At DFI Retail, we interact closely with the supply chain, obtaining SOC2 reports from our vendors whenever possible. We have ISO 27001 certification and ensure that our suppliers are also certified according to ISO requirements. Moreover, when handling credit card information and payments, we adhere to Payment Card Industry Data Security Standard (PCI DSS). These measures augment our trustworthiness while also ensuring that we have all our bases covered when collaborating with third-party vendors.

Can you talk about any recent engagement or a project that you worked on where your expertise as an industry leader played a critical role in solving a problem and achieving the desired outcome?

The biggest problems that we had to mitigate was endpoint detection. We had to ensure exclusive network access for our workforce while eliminating external threats. We implemented endpoint detection and response (EDR) and extended detection and response (XDR) platforms, which combine event and endpoint detection to secure the perimeter of infrastructure or devices connected to the internal network. These platforms leverage machine learning and artificial intelligence to detect unusual patterns or behaviors. They can process and analyze information quickly and more efficiently than a person.
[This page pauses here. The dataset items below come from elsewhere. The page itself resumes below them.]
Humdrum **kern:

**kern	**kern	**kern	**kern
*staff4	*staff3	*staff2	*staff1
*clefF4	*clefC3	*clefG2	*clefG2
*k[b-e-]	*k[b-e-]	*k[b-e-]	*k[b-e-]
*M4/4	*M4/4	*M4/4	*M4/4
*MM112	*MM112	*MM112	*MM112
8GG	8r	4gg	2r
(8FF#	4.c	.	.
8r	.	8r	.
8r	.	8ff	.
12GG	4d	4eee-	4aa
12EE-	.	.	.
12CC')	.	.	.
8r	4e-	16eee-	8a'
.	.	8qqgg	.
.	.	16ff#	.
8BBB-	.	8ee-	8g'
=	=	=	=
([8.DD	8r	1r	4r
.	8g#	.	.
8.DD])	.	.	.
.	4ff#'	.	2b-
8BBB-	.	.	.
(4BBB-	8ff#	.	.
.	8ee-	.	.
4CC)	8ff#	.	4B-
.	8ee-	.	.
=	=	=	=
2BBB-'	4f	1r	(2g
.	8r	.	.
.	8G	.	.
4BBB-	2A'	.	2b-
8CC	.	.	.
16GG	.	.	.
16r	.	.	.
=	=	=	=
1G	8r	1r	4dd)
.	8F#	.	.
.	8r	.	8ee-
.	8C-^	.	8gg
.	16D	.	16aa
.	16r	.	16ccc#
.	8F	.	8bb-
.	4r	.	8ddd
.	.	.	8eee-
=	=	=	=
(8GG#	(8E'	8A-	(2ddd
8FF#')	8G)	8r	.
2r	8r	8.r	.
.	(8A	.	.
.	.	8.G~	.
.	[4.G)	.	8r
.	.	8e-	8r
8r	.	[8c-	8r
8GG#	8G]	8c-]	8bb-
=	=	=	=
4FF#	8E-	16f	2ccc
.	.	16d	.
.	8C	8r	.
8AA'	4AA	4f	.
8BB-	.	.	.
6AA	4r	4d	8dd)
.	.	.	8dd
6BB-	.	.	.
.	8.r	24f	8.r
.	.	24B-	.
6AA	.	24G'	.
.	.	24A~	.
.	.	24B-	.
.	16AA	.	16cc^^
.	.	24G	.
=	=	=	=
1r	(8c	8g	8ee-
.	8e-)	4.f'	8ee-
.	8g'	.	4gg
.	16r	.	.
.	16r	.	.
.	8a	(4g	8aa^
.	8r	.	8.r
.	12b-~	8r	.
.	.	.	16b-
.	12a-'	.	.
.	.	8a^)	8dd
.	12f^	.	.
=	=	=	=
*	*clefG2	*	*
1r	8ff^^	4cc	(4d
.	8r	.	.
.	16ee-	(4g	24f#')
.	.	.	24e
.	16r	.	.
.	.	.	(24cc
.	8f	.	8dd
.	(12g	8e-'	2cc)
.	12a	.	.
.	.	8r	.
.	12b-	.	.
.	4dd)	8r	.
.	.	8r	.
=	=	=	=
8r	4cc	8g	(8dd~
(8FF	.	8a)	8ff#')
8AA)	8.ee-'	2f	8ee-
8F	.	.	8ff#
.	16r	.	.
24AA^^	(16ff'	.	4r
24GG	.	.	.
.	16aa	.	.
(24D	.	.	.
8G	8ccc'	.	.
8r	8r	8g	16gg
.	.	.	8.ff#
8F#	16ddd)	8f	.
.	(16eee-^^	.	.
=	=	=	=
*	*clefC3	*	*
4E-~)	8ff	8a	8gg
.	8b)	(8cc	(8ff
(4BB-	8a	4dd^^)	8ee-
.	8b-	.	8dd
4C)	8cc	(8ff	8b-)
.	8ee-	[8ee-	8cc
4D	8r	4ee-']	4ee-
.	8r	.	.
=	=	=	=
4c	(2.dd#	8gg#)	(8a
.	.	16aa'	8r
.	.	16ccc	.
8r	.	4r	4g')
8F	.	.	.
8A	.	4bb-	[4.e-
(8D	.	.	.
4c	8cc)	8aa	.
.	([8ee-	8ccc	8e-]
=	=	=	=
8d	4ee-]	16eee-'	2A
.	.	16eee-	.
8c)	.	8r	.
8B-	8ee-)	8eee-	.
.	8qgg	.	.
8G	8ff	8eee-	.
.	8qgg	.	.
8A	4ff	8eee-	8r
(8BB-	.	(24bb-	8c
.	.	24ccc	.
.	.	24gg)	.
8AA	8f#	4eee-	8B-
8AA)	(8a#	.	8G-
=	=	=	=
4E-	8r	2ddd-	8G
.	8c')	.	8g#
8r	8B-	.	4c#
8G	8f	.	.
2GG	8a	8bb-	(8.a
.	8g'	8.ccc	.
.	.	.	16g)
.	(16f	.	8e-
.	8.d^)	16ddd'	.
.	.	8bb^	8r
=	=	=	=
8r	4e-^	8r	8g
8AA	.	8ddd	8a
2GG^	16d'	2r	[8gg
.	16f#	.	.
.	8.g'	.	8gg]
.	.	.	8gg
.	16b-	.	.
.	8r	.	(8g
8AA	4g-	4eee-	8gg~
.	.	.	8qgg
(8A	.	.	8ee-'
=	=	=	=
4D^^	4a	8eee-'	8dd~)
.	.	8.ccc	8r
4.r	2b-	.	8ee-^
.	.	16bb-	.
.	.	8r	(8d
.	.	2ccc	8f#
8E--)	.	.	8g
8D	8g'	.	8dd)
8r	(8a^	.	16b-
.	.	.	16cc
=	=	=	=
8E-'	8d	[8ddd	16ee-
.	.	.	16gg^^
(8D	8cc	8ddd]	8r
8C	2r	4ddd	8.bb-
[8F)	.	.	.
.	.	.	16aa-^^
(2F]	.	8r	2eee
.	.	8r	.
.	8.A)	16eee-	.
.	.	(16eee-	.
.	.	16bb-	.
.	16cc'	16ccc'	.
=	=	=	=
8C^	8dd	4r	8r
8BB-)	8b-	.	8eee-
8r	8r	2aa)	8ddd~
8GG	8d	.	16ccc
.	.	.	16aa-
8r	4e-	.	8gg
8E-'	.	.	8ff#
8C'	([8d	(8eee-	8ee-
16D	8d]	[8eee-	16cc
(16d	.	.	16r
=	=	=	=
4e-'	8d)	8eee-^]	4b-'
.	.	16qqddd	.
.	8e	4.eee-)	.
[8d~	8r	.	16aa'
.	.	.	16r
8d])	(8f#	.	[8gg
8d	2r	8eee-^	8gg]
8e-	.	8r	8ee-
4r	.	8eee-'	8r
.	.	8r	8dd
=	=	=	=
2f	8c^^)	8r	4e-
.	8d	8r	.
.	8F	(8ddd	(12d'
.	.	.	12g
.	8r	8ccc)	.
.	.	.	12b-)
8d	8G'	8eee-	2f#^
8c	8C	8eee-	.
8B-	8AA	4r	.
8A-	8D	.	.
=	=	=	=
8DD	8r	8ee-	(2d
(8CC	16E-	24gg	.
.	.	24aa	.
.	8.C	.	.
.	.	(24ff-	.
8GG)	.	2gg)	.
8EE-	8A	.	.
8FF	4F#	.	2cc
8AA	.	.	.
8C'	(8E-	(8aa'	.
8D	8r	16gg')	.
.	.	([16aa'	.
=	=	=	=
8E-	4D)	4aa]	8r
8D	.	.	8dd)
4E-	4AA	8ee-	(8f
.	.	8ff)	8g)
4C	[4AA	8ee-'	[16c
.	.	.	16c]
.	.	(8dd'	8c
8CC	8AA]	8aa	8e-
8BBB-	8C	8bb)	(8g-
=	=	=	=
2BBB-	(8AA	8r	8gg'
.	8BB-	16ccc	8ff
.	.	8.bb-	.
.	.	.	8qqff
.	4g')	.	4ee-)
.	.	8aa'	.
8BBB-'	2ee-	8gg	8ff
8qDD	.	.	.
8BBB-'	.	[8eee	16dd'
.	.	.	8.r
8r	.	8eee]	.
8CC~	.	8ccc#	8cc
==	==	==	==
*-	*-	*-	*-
We implemented this solution to absorb all the data coming into our network, understand what devices are on the web, and scan for unusual behavior or unknown devices. It enables us to monitor the entire attack surface more accurately than before and helps us secure our endpoints with ease.

When you look at the developments that have been happening in the enterprise security space, what are some of the security concerns that you have?

From a security perspective, we are concerned about malware, ransomware, and API security trends. Threat actors are continually attempting to extract funds or valuable information, whether by masquerading as an employee or posing as the CEO when sending malicious and fraudulent instructions by e-mail. This type of account takeover especially happens at higher levels, which is a significant concern for us.

“Employ developers that can code applications from the ground up with built-in protection”

With the advent of the COVID-19 pandemic, people leveraging BYOD or working remotely are becoming the primary targets for threat actors. In this scenario, it is challenging to put traditional controls on people’s devices as they are often outside the organization’s internal security infrastructure. This can have an adverse impact on the supply chain also, as most workflows have become digitalized and are controlled in the cloud. If the API between different systems, vendors, vendors, and customers is not secure, the supply chain becomes an easy entry point for attackers to compromise the environment.

What advice would you give to the other leaders in this industry or some new aspirants making their way into the enterprise security space to tackle data privacy challenges?

The company’s board of directors must be involved in any company-wide changes you want to make. That will help in implementing systematic security strategies. I think a company must have a good working relationship between all departments to make it a data-safe bubble.

If anyone is planning on a career in cybersecurity information security, there is a great demand for security architects and DevSecOps—integration of security at every phase of the software development lifecycle. It is beneficial for organizations to employ developers that can code applications from the ground up with built-in protection. By building in-house solutions that fill every security gap in the organization, you will be better prepared to deal with the industry’s potential security threats.